* TASK PROMPT
Report every line in the records below that contains the string "멤버변수", copying each line in full. Case counts.
---------- SOURCE RECORDS ----------
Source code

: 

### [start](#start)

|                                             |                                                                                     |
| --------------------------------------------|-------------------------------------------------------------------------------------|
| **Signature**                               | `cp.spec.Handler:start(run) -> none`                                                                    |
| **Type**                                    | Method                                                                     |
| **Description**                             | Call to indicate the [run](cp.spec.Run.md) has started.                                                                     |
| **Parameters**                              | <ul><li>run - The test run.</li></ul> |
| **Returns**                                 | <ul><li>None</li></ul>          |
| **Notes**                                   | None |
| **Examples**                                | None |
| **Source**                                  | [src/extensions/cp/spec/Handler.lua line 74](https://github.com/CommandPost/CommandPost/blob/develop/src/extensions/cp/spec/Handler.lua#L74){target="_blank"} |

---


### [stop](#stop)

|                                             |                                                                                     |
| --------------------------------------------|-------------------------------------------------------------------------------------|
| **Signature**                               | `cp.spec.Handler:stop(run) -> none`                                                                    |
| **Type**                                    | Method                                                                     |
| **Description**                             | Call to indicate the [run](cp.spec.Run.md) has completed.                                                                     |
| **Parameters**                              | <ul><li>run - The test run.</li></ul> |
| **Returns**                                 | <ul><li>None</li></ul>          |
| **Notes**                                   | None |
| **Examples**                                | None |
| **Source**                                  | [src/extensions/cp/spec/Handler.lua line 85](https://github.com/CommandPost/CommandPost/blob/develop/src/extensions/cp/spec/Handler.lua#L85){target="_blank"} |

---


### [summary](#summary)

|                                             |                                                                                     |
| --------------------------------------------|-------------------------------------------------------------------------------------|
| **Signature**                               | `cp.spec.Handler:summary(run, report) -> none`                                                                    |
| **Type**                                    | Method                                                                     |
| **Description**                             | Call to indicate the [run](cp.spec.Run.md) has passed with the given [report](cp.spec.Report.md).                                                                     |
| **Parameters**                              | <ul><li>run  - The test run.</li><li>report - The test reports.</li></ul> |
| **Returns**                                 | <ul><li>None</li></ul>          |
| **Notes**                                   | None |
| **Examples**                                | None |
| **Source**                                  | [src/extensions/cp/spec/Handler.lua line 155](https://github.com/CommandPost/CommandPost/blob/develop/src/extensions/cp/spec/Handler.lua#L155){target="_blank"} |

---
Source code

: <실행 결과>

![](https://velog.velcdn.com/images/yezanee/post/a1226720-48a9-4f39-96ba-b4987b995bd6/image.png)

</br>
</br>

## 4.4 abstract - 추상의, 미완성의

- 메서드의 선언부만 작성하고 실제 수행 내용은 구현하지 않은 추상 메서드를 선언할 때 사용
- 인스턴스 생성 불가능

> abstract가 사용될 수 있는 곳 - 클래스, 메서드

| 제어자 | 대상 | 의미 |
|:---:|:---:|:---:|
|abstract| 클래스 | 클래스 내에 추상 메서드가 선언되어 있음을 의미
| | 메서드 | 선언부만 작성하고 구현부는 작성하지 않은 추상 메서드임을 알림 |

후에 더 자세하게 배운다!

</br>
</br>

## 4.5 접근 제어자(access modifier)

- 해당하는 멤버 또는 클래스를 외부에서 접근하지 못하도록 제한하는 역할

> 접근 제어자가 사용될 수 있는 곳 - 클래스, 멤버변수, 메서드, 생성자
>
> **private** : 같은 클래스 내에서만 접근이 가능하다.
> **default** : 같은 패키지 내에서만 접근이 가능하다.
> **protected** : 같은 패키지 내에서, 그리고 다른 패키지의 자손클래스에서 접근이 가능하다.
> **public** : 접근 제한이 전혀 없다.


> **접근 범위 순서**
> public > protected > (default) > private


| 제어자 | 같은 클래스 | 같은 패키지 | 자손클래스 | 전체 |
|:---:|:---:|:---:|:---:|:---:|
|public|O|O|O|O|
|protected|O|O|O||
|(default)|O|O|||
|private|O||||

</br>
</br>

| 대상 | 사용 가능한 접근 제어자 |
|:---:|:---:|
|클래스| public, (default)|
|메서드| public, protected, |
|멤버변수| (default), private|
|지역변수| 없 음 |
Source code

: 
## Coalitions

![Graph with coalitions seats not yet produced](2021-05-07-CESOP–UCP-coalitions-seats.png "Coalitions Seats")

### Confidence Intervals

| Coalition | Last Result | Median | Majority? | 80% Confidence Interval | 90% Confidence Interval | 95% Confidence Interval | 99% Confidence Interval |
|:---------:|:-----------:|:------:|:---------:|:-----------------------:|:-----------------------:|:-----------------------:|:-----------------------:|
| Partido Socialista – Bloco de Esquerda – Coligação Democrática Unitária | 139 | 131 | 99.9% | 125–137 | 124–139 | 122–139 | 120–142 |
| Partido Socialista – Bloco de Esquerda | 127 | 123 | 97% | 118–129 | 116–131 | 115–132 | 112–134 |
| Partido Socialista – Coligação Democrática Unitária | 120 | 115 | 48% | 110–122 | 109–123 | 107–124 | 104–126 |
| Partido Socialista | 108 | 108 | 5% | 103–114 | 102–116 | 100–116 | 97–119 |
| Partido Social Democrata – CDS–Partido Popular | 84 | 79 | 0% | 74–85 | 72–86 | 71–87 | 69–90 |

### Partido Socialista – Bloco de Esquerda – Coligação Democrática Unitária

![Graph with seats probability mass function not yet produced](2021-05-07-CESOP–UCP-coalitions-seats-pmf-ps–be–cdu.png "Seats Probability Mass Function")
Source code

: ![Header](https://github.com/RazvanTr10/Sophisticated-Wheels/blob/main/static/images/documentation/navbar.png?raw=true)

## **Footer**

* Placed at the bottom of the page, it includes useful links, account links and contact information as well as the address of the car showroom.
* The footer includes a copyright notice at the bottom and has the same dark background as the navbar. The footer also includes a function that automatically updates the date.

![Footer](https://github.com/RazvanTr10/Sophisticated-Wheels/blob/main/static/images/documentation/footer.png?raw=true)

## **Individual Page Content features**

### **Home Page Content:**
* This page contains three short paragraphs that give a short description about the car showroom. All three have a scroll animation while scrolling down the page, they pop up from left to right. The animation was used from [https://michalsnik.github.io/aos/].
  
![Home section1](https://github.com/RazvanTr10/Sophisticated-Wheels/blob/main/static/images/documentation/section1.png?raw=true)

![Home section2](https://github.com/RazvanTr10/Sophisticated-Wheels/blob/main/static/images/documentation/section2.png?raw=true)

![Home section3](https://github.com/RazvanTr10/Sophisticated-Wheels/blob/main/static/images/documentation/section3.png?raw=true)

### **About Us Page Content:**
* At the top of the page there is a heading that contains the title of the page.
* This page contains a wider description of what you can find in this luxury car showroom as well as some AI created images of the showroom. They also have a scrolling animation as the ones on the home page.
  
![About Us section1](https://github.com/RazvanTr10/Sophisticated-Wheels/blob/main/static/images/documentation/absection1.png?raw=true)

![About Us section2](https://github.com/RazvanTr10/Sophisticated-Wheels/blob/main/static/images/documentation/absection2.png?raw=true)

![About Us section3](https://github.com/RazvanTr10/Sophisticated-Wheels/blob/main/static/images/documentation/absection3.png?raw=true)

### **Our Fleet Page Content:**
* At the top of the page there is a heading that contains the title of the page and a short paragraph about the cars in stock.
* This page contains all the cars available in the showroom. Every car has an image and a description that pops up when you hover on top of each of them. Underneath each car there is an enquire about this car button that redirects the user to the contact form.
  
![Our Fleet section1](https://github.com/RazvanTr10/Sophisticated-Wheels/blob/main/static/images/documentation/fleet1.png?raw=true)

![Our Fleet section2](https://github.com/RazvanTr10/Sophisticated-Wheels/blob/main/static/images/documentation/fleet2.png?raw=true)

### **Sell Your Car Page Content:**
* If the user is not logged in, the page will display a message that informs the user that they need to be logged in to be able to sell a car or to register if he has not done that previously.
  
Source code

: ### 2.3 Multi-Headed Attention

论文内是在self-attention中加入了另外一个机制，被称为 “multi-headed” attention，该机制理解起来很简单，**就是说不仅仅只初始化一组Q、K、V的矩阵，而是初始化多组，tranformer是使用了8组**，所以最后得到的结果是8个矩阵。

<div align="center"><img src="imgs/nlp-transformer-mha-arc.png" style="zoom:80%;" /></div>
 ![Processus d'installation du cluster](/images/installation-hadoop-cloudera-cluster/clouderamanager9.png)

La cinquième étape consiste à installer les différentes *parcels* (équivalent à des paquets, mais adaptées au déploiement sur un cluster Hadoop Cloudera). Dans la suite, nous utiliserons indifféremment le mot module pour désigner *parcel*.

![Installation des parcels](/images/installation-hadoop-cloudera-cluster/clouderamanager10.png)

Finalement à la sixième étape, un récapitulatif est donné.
----------
* ANSWER TO THE PROBLEM
> 접근 제어자가 사용될 수 있는 곳 - 클래스, 멤버변수, 메서드, 생성자
|멤버변수| (default), private|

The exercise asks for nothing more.